What is a marketing funnel and how to use it in a small business

What is a marketing funnel?
A marketing funnel describes a customer's journey from the moment they hear about you until they make a purchase and possibly recommend you further. The term 'funnel' captures the essence: a lot of people enter at the top, but only a fraction becomes your end customers.
For entrepreneurs and sole proprietors, a funnel is primarily a useful way of thinking. It helps answer questions like: Why don't people contact me even though I'm active on social media? or Why do visitors come to my website but no one reaches out?
Three funnel stages: TOFU, MOFU, BOFU
The funnel is divided into three parts, which marketers denote with acronyms from their English origin:
TOFU – Top of the Funnel (awareness) People are just finding out you exist. They're not looking for a specific solution, they just happen to come across your content. The goal is to capture attention and interest.
MOFU – Middle of the Funnel (consideration) People know what they are dealing with and are considering different options. They compare offers, read references, and look for reasons to trust you.
BOFU – Bottom of the Funnel (decision) The customer is ready to act. They need only a final push – a clear offer, easy contact, or a review to dispel doubts.

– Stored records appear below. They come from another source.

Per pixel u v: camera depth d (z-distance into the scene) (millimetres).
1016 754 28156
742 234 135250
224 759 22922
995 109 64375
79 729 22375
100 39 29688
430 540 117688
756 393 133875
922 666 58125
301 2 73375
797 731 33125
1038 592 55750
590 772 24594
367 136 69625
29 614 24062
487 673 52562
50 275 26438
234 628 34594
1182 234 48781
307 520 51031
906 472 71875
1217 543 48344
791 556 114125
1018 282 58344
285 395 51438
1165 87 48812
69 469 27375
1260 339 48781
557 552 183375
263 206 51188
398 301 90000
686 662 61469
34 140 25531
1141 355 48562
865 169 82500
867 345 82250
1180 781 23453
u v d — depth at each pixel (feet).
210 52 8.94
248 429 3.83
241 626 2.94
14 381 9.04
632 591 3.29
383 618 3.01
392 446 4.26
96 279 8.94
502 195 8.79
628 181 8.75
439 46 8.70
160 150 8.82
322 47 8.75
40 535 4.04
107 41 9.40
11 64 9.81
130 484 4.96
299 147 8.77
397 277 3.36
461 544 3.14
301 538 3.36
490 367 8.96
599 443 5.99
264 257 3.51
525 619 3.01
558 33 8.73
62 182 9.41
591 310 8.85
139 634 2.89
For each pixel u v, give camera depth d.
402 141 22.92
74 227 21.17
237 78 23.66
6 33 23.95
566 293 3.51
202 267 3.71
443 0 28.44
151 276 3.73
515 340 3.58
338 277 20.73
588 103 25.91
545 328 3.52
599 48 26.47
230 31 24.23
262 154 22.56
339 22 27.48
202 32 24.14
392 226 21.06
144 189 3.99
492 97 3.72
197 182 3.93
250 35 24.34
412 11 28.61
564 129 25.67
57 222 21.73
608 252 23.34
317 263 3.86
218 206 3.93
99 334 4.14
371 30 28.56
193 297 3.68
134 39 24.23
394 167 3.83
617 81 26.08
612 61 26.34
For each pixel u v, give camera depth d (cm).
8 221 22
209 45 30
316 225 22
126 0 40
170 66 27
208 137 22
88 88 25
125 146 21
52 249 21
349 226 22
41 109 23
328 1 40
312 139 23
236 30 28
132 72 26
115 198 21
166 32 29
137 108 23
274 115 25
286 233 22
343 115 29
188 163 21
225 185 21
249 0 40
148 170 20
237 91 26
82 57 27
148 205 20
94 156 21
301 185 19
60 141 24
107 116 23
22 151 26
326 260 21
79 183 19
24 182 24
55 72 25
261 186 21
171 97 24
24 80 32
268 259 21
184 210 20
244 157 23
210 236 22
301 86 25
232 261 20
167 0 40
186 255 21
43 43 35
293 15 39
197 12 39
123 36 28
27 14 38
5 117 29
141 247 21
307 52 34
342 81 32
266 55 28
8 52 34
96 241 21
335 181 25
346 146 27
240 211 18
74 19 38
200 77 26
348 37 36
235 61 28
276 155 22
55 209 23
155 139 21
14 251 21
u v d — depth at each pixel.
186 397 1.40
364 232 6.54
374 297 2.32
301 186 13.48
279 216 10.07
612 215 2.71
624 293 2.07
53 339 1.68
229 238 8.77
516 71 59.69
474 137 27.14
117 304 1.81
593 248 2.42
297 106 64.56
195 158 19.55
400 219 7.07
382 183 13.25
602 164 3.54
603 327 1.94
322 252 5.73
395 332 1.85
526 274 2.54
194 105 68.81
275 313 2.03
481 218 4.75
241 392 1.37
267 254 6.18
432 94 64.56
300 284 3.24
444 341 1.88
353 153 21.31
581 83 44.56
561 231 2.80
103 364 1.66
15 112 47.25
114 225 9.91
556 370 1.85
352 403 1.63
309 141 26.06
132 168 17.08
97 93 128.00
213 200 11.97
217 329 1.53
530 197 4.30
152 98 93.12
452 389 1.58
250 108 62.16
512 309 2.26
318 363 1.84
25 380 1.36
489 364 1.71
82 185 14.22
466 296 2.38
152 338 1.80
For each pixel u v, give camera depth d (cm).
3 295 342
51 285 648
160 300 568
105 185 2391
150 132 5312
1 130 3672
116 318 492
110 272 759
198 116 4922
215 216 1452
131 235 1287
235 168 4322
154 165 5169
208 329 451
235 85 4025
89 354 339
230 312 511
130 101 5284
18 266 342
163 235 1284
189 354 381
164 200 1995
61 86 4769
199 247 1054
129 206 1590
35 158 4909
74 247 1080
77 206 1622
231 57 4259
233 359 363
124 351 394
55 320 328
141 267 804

For a small business or sole proprietor, a funnel works in a simplified form. You don't need an expensive CRM system or a marketing team. Just one type of content for each stage. For example, a blog or social media for TOFU, a newsletter or case study for MOFU, and a contact form or price list for BOFU. The principle is important, not the tools.
How a funnel looks in practice – example of an accountant
Imagine a freelance accountant who wants to attract new clients online.
TOFU: She writes short posts on LinkedIn about the common mistakes sole proprietors make in tax record keeping. People are interested, share it, and comment. They start following her.
MOFU: She prepares a simple e-book "Checklist for Sole Proprietors Before Tax Filing" and offers it for free in exchange for an email. This builds a list of people genuinely interested in her topic, and she sends them more useful tips.
BOFU: On her website, her services, pricing, and a "Schedule a Free Consultation" button are clearly described. People from her mailing list who are looking for an accountant contact her.

Example:
A café in a small town wants to attract new customers. TOFU: Instagram with photos of latte art and stories from the operation. MOFU: Loyalty card or a contest for a voucher – people subscribe to newsletters. BOFU: Offer
Where small businesses often go wrong
The biggest mistake is to skip the first two stages and push straight for the sale. Advertising with the text "Buy our services" doesn't work if the customer doesn't know you and has no reason to trust you.
The second, very common mistake, is the opposite: a business makes great content and has thousands of followers, but it's unclear what to order from them and how to do it. BOFU is completely missing.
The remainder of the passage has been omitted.